Typically a leaderboard for an NLP task X looks roughly as follows:

System Citation Performance
System A Smith et al. 2018 76.05
System B Li et al. 2018 75.85
System C Petrov et al. 2018 75.62

This format is followed both by online leaderboards (such as the GLUE benchmark), and academic papers (when comparing the proposed model to the baselines).

Now, the test performance of the model is far from the only thing that make it novel or even interesting, but it is the only thing that is in the leaderboard. Since DL is such a big zoo with different architectures, there is no standard way to present additional information such as model parameters and training data. In the papers, sometimes these details are in the methodology section, sometimes in the appendices, sometimes in the comments on github repo or nowhere at all. In an online leaderboard, the details of each system can only be retrieved from the link to the paper (if one is available), or by going through the code in the repository.
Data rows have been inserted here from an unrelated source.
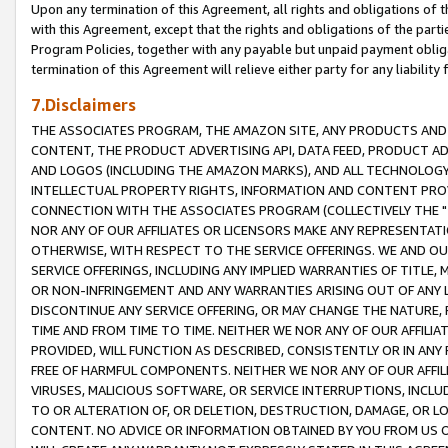
Upon any termination of this Agreement, all rights and obligations of th
with this Agreement, except that the rights and obligations of the partie
Program Policies, together with any payable but unpaid payment obliga
termination of this Agreement will relieve either party for any liability 
7.Disclaimers
THE ASSOCIATES PROGRAM, THE AMAZON SITE, ANY PRODUCTS AND SE
CONTENT, THE PRODUCT ADVERTISING API, DATA FEED, PRODUCT A
AND LOGOS (INCLUDING THE AMAZON MARKS), AND ALL TECHNOLOGY,
INTELLECTUAL PROPERTY RIGHTS, INFORMATION AND CONTENT PROVI
CONNECTION WITH THE ASSOCIATES PROGRAM (COLLECTIVELY THE "
NOR ANY OF OUR AFFILIATES OR LICENSORS MAKE ANY REPRESENTAT
OTHERWISE, WITH RESPECT TO THE SERVICE OFFERINGS. WE AND OU
SERVICE OFFERINGS, INCLUDING ANY IMPLIED WARRANTIES OF TITLE,
OR NON-INFRINGEMENT AND ANY WARRANTIES ARISING OUT OF ANY 
DISCONTINUE ANY SERVICE OFFERING, OR MAY CHANGE THE NATURE, 
TIME AND FROM TIME TO TIME. NEITHER WE NOR ANY OF OUR AFFILI
PROVIDED, WILL FUNCTION AS DESCRIBED, CONSISTENTLY OR IN ANY
FREE OF HARMFUL COMPONENTS. NEITHER WE NOR ANY OF OUR AFFILIA
VIRUSES, MALICIOUS SOFTWARE, OR SERVICE INTERRUPTIONS, INCL
TO OR ALTERATION OF, OR DELETION, DESTRUCTION, DAMAGE, OR LO
CONTENT. NO ADVICE OR INFORMATION OBTAINED BY YOU FROM US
In an increasingly busy world, how many of us actually look for those details, unless we are reviewing or re-implementing? The simple leaderboard already gives us the information we most care about: who SOTA-ed. Generally, our minds are lazy and tend to receive such messages uncritically, ignoring any caveats even they are immediately present (Kahneman, 2013). And if we have to actively hunt for the caveats… well, no chance. The winner receives all the Twitter hype, potentially gaining unfair advantage in the blind review.

There has been a lot of discussion of the dangers of the SOTA-centric approach. If the reader’s main takeaway is going to be the leaderboard, that increases the perception that the publication-worthiness is only achieved by beating the SOTA. That perception results in a flood of papers with marginal and often unreproducible performance gains (Crane, 2018). It also creates a huge problem for shared tasks, when non-winners feel like it’s not even worth their while to write the paper on their work (Escartín et al., 2017), see also the recent discussion of the issue by Ted Pedersen).

The focus of this post is yet another problem with the leaderboards that is relatively recent. Its cause is simple: fundamentally, a model may be better than its competitors by building better representations from the available data - or it may simply use more data, and/or throw a deeper network at it. When we have a paper presenting a new model that also uses more data/compute than its competitors, credit attribution becomes hard.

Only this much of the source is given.